--- RECORDS TO USE ---

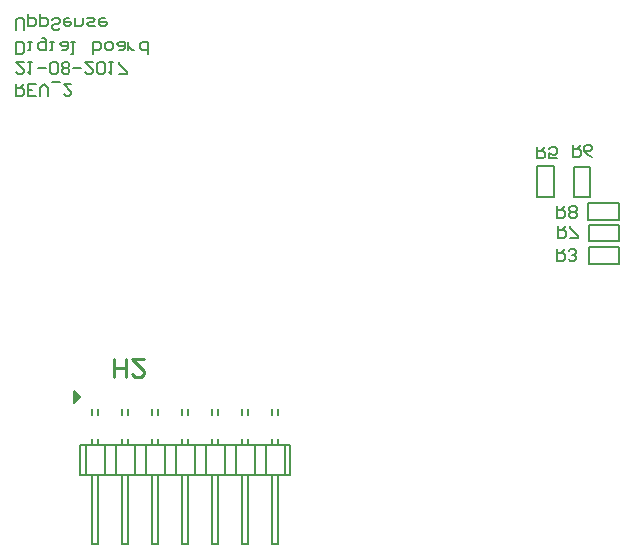
<source format=gbo>
%FSDAX24Y24*%
%MOIN*%
%SFA1B1*%

%IPPOS*%
%ADD19C,0.007900*%
%ADD26C,0.010000*%
%LNuppsense-1*%
%LPD*%
G54D19*
X028248Y029646D02*
X029272D01*
Y030197*
X028248D02*
X029272D01*
X028248Y029646D02*
Y030197D01*
Y030394D02*
X029272D01*
Y030945*
X028248D02*
X029272D01*
X028248Y030394D02*
Y030945D01*
X028228Y031102D02*
X029252D01*
Y031654*
X028228D02*
X029252D01*
X028228Y031102D02*
Y031654D01*
X027087Y031870D02*
Y032894D01*
X026535D02*
X027087D01*
X026535Y031870D02*
Y032894D01*
Y031870D02*
X027087D01*
X028307Y031850D02*
Y032874D01*
X027756D02*
X028307D01*
X027756Y031850D02*
Y032874D01*
Y031850D02*
X028307D01*
X017512Y022598D02*
Y023583D01*
X018134Y022598D02*
Y023583D01*
X017911Y024585D02*
Y024785D01*
X017711Y024585D02*
Y024785D01*
Y023585D02*
Y023785D01*
X017911Y023585D02*
Y023785D01*
Y020315D02*
Y022598D01*
X017711Y020315D02*
Y022585D01*
Y020315D02*
X017911D01*
X016512Y022598D02*
Y023583D01*
X017134Y022598D02*
Y023583D01*
X016911Y024585D02*
Y024785D01*
X016711Y024585D02*
Y024785D01*
Y023585D02*
Y023785D01*
X016911Y023585D02*
Y023785D01*
Y020315D02*
Y022598D01*
X016711Y020315D02*
Y022585D01*
Y020315D02*
X016911D01*
X018311Y022598D02*
Y023585D01*
X011291D02*
X018311D01*
X011911Y020315D02*
Y022598D01*
X011711Y020315D02*
Y022585D01*
Y020315D02*
X011911D01*
X011711Y023585D02*
Y023785D01*
X011911Y023585D02*
Y023785D01*
X011488Y022598D02*
Y023583D01*
X012118Y022598D02*
Y023583D01*
X011291Y022598D02*
Y023585D01*
X015711Y020315D02*
X015911D01*
X015711D02*
Y022585D01*
X015911Y020315D02*
Y022598D01*
X014711Y020315D02*
X014911D01*
X014711D02*
Y022585D01*
X014911Y020315D02*
Y022598D01*
X013711Y020315D02*
X013911D01*
X013711D02*
Y022585D01*
X013911Y020315D02*
Y022598D01*
X012711Y020315D02*
X012911D01*
X012711D02*
Y022585D01*
X012911Y020315D02*
Y022598D01*
X015911Y023585D02*
Y023785D01*
X015711Y023585D02*
Y023785D01*
Y024585D02*
Y024785D01*
X015911Y024585D02*
Y024785D01*
X014911Y023585D02*
Y023785D01*
X014711Y023585D02*
Y023785D01*
Y024585D02*
Y024785D01*
X014911Y024585D02*
Y024785D01*
X013911Y023585D02*
Y023785D01*
X013711Y023585D02*
Y023785D01*
Y024585D02*
Y024785D01*
X013911Y024585D02*
Y024785D01*
X012911Y023585D02*
Y023785D01*
X012711Y023585D02*
Y023785D01*
Y024585D02*
Y024785D01*
X012911Y024585D02*
Y024785D01*
X011911Y024585D02*
Y024785D01*
X011711Y024585D02*
Y024785D01*
X013512Y022598D02*
Y023583D01*
X016134Y022598D02*
Y023583D01*
X015118Y022598D02*
Y023583D01*
X015512Y022598D02*
Y023583D01*
X014118Y022598D02*
Y023583D01*
X014512Y022598D02*
Y023583D01*
X013118Y022598D02*
Y023583D01*
X012512Y022598D02*
Y023583D01*
X011291Y022598D02*
X018311D01*
X011112Y025289D02*
X011212D01*
Y025089D02*
Y025289D01*
X011112Y025089D02*
X011212D01*
X011112D02*
X011212Y025289D01*
Y025089D02*
Y025289D01*
X011112Y025189D02*
X011212Y025089D01*
X011112Y025189D02*
X011312D01*
X011112Y025389D02*
X011312Y025189D01*
X011112Y024989D02*
Y025389D01*
Y024989D02*
X011312Y025189D01*
X011112D02*
X011212Y025289D01*
X011112Y025189D02*
X011212Y025289D01*
X009173Y035641D02*
Y035247D01*
X009370*
X009436Y035313*
Y035444*
X009370Y035510*
X009173*
X009304D02*
X009436Y035641D01*
X009829Y035247D02*
X009567D01*
Y035641*
X009829*
X009567Y035444D02*
X009698D01*
X009960Y035247D02*
Y035510D01*
X010092Y035641*
X010223Y035510*
Y035247*
X010354Y035707D02*
X010616D01*
X011010Y035641D02*
X010748D01*
X011010Y035379*
Y035313*
X010944Y035247*
X010813*
X010748Y035313*
X009436Y036368D02*
X009173D01*
X009436Y036105*
Y036040*
X009370Y035974*
X009239*
X009173Y036040*
X009567Y036368D02*
X009698D01*
X009632*
Y035974*
X009567Y036040*
X009895Y036171D02*
X010157D01*
X010288Y036040D02*
X010354Y035974D01*
X010485*
X010551Y036040*
Y036302*
X010485Y036368*
X010354*
X010288Y036302*
Y036040*
X010682D02*
X010748Y035974D01*
X010879*
X010944Y036040*
Y036105*
X010879Y036171*
X010944Y036237*
Y036302*
X010879Y036368*
X010748*
X010682Y036302*
Y036237*
X010748Y036171*
X010682Y036105*
Y036040*
X010748Y036171D02*
X010879D01*
X011076D02*
X011338D01*
X011731Y036368D02*
X011469D01*
X011731Y036105*
Y036040*
X011666Y035974*
X011535*
X011469Y036040*
X011863D02*
X011928Y035974D01*
X012059*
X012125Y036040*
Y036302*
X012059Y036368*
X011928*
X011863Y036302*
Y036040*
X012256Y036368D02*
X012387D01*
X012322*
Y035974*
X012256Y036040*
X012584Y035974D02*
X012847D01*
Y036040*
X012584Y036302*
Y036368*
X009173Y036636D02*
Y037029D01*
X009370*
X009436Y036964*
Y036701*
X009370Y036636*
X009173*
X009567Y037029D02*
X009698D01*
X009632*
Y036767*
X009567*
X010026Y037160D02*
X010092D01*
X010157Y037095*
Y036767*
X009960*
X009895Y036832*
Y036964*
X009960Y037029*
X010157*
X010288D02*
X010420D01*
X010354*
Y036767*
X010288*
X010682D02*
X010813D01*
X010879Y036832*
Y037029*
X010682*
X010616Y036964*
X010682Y036898*
X010879*
X011010Y037029D02*
X011141D01*
X011076*
Y036636*
X011010*
X011731D02*
Y037029D01*
X011928*
X011994Y036964*
Y036898*
Y036832*
X011928Y036767*
X011731*
X012191Y037029D02*
X012322D01*
X012387Y036964*
Y036832*
X012322Y036767*
X012191*
X012125Y036832*
Y036964*
X012191Y037029*
X012584Y036767D02*
X012715D01*
X012781Y036832*
Y037029*
X012584*
X012519Y036964*
X012584Y036898*
X012781*
X012912Y036767D02*
Y037029D01*
Y036898*
X012978Y036832*
X013043Y036767*
X013109*
X013568Y036636D02*
Y037029D01*
X013371*
X013306Y036964*
Y036832*
X013371Y036767*
X013568*
X009173Y037428D02*
Y037756D01*
X009239Y037822*
X009370*
X009436Y037756*
Y037428*
X009567Y037953D02*
Y037559D01*
X009764*
X009829Y037625*
Y037756*
X009764Y037822*
X009567*
X009960Y037953D02*
Y037559D01*
X010157*
X010223Y037625*
Y037756*
X010157Y037822*
X009960*
X010616Y037494D02*
X010551Y037428D01*
X010420*
X010354Y037494*
Y037559*
X010420Y037625*
X010551*
X010616Y037690*
Y037756*
X010551Y037822*
X010420*
X010354Y037756*
X010944Y037822D02*
X010813D01*
X010748Y037756*
Y037625*
X010813Y037559*
X010944*
X011010Y037625*
Y037690*
X010748*
X011141Y037822D02*
Y037559D01*
X011338*
X011403Y037625*
Y037822*
X011535D02*
X011731D01*
X011797Y037756*
X011731Y037690*
X011600*
X011535Y037625*
X011600Y037559*
X011797*
X012125Y037822D02*
X011994D01*
X011928Y037756*
Y037625*
X011994Y037559*
X012125*
X012191Y037625*
Y037690*
X011928*
X027205Y031575D02*
Y031181D01*
X027402*
X027467Y031247*
Y031378*
X027402Y031444*
X027205*
X027336D02*
X027467Y031575D01*
X027598Y031247D02*
X027664Y031181D01*
X027795*
X027861Y031247*
Y031312*
X027795Y031378*
X027861Y031444*
Y031509*
X027795Y031575*
X027664*
X027598Y031509*
Y031444*
X027664Y031378*
X027598Y031312*
Y031247*
X027664Y031378D02*
X027795D01*
X027244Y030906D02*
Y030512D01*
X027441*
X027506Y030578*
Y030709*
X027441Y030774*
X027244*
X027375D02*
X027506Y030906D01*
X027638Y030512D02*
X027900D01*
Y030578*
X027638Y030840*
Y030906*
X027717Y033583D02*
Y033189D01*
X027913*
X027979Y033255*
Y033386*
X027913Y033451*
X027717*
X027848D02*
X027979Y033583D01*
X028372Y033189D02*
X028241Y033255D01*
X028110Y033386*
Y033517*
X028176Y033583*
X028307*
X028372Y033517*
Y033451*
X028307Y033386*
X028110*
X026535Y033543D02*
Y033150D01*
X026732*
X026798Y033215*
Y033347*
X026732Y033412*
X026535*
X026667D02*
X026798Y033543D01*
X027191Y033150D02*
X026929D01*
Y033347*
X027060Y033281*
X027126*
X027191Y033347*
Y033478*
X027126Y033543*
X026995*
X026929Y033478*
X027185Y030118D02*
Y029725D01*
X027382*
X027447Y029790*
Y029921*
X027382Y029987*
X027185*
X027316D02*
X027447Y030118D01*
X027579Y029790D02*
X027644Y029725D01*
X027775*
X027841Y029790*
Y029856*
X027775Y029921*
X027710*
X027775*
X027841Y029987*
Y030053*
X027775Y030118*
X027644*
X027579Y030053*
G54D26*
X012441Y025869D02*
Y026469D01*
Y026169*
X012841*
Y025869*
Y026469*
X013441D02*
X013041D01*
X013441Y026069*
Y025969*
X013341Y025869*
X013141*
X013041Y025969*
M02*
</source>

---

WORK ITEM: In the listing above, locate the line with "X010354Y035707D02*" and the line with "X010288Y036040D02*", then extract exactly those lines and every line between them, and nothing more.

RESULT OF THIS EXERCISE:
X010354Y035707D02*
X010616D01*
X011010Y035641D02*
X010748D01*
X011010Y035379*
Y035313*
X010944Y035247*
X010813*
X010748Y035313*
X009436Y036368D02*
X009173D01*
X009436Y036105*
Y036040*
X009370Y035974*
X009239*
X009173Y036040*
X009567Y036368D02*
X009698D01*
X009632*
Y035974*
X009567Y036040*
X009895Y036171D02*
X010157D01*
X010288Y036040D02*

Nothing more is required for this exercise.